Organizations must actively prepare to respond to future disruptions and anticipate change. Executive leaders should evaluate the use of technological, political, economical, social/cultural, trust/ethics, regulatory/legal, and environmental (TPESTRE)—what Gartner refers to as a “Tapestry”—factors and analysis to identify relevant accelerators and inhibitors.
“To succeed in a disruptive future, enterprises must continuously scan and respond to disruptions that will impact and/or threaten to protect the company’s place in the markets where they’ve chosen to compete. These disruptions can undo the digital transformation companies have worked so hard to achieve,” said Marty Resnick, vice president and analyst at Gartner, in a news release. “Executive leaders must evaluate a variety of trends, beyond just technology, and their impact on strategic planning.”
Gartner segments key trends and disruptions into seven major categories, so executives can begin to build planning assumptions most relevant for their strategic plans. The key trend areas to evaluate include:
- Technological: The evolution, impact and disruption of technology change.
- Political: Attitudes, institutions and legislation shifting the political environment.
- Economic: Factors in the local and global economic environment that influence businesses and governments.
- Social/Cultural: Attitudes, behaviors and lifestyles of individuals and societal groups.
- Trust/Ethics: Ethical expectations, behaviors, duties and biases of people and companies toward one another and society.
- Regulatory/Legal: Changes in laws and governmental policies and regulations to reward or punish particular behaviors.

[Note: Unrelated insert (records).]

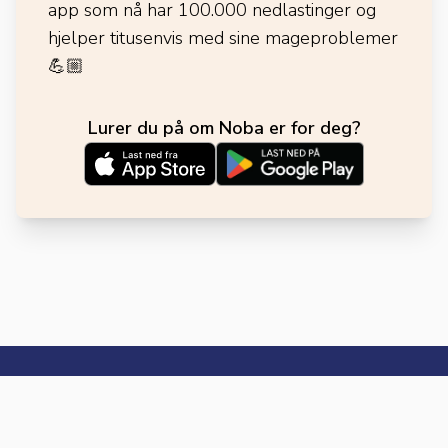
app som nå har 100.000 nedlastinger og
hjelper titusenvis med sine mageproblemer
💪🏼
Lurer du på om Noba er for deg?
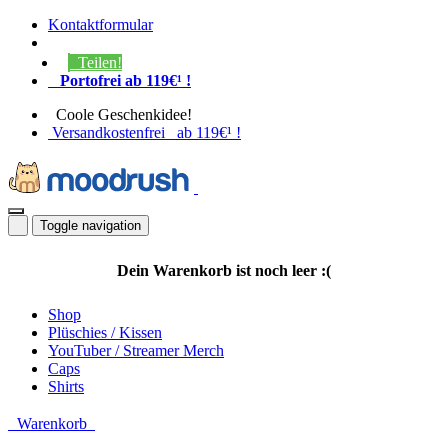
Kontaktformular
Teilen!
Portofrei ab 119€¹ !
Coole Geschenkidee!
Versandkostenfrei ab 119€¹ !
Toggle navigation
Dein Warenkorb ist noch leer :(
Shop
Plüschies / Kissen
YouTuber / Streamer Merch
Caps
Shirts
Warenkorb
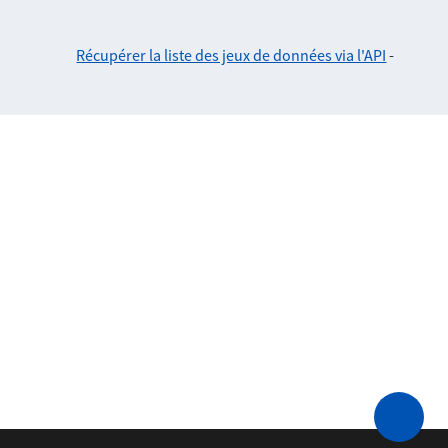
Récupérer la liste des jeux de données via l'API
-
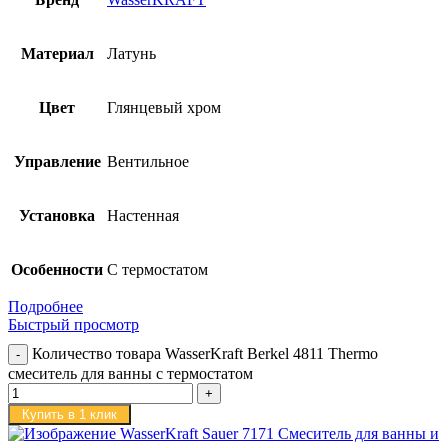
Материал
Латунь
Цвет
Глянцевый хром
Управление
Вентильное
Установка
Настенная
Особенности
С термостатом
Подробнее
Быстрый просмотр
Количество товара WasserKraft Berkel 4811 Thermo
смеситель для ванны с термостатом
Купить в 1 клик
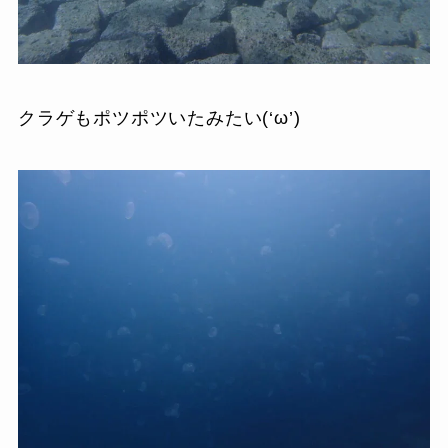
クラゲもポツポツいたみたい(‘ω’)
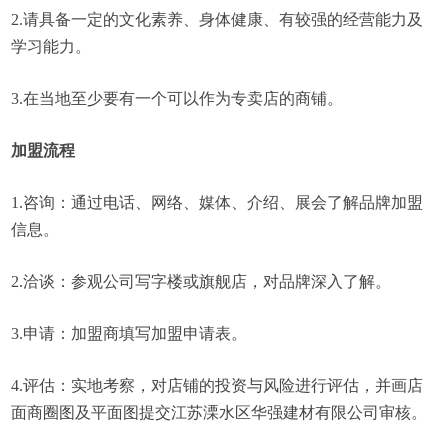
2.请具备一定的文化素养、身体健康、有较强的经营能力及
学习能力。
3.在当地至少要有一个可以作为专卖店的商铺。
加盟流程
1.咨询：通过电话、网络、媒体、介绍、展会了解品牌加盟
信息。
2.洽谈：参观公司写字楼或旗舰店，对品牌深入了解。
3.申请：加盟商填写加盟申请表。
4.评估：实地考察，对店铺的投资与风险进行评估，并画店
面商圈图及平面图提交江苏溧水区华强建材有限公司审核。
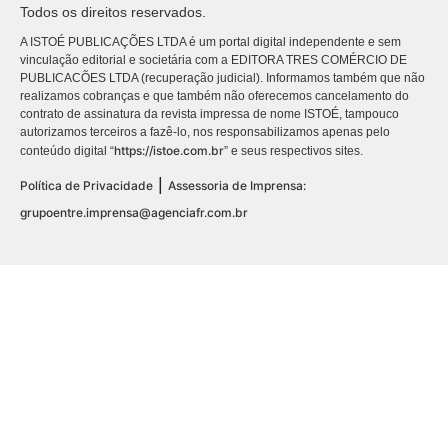
Todos os direitos reservados.
A ISTOÉ PUBLICAÇÕES LTDA é um portal digital independente e sem
vinculação editorial e societária com a EDITORA TRES COMÉRCIO DE
PUBLICACÕES LTDA (recuperação judicial). Informamos também que não
realizamos cobranças e que também não oferecemos cancelamento do
contrato de assinatura da revista impressa de nome ISTOÉ, tampouco
autorizamos terceiros a fazê-lo, nos responsabilizamos apenas pelo
https://istoe.com.br
conteúdo digital “
” e seus respectivos sites.
|
Política de Privacidade
Assessoria de Imprensa:
grupoentre.imprensa@agenciafr.com.br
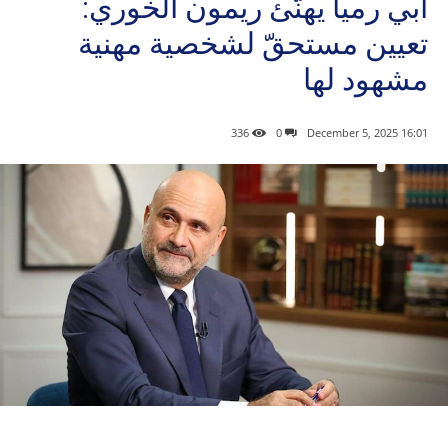
أبي رميا يهنّئ ريمون الخوري:
تعيين مستحقّ لشخصية مهنية
مشهود لها
336
0
16:01 2025 ,December 5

- Environmental: Technical, political, economic, cultural, ethical and legal changes supporting environmental protection and sustainability.
Resnick said organizations need to be deliberate about scouting for trends by incorporating trendspotting, which is the acquisition and evaluation of trends that may impact the organization. A survey of 154 business and IT leaders in February of this year found that only 38 percent of organizations performing trendspotting had a defined, or formal process. Most used an ad hoc approach.
“A deliberate approach ensures that executive leaders consider trends and disruptions that exist outside of their core responsibilities, where emerging trends might be more familiar,” Resnick said. “Executives who are not adequately trendspotting already likely will miss critical inputs to their strategic assumptions and planning. This leaves their organization exposed to blind spots and risk, limiting their ability to capitalize on these opportunities.”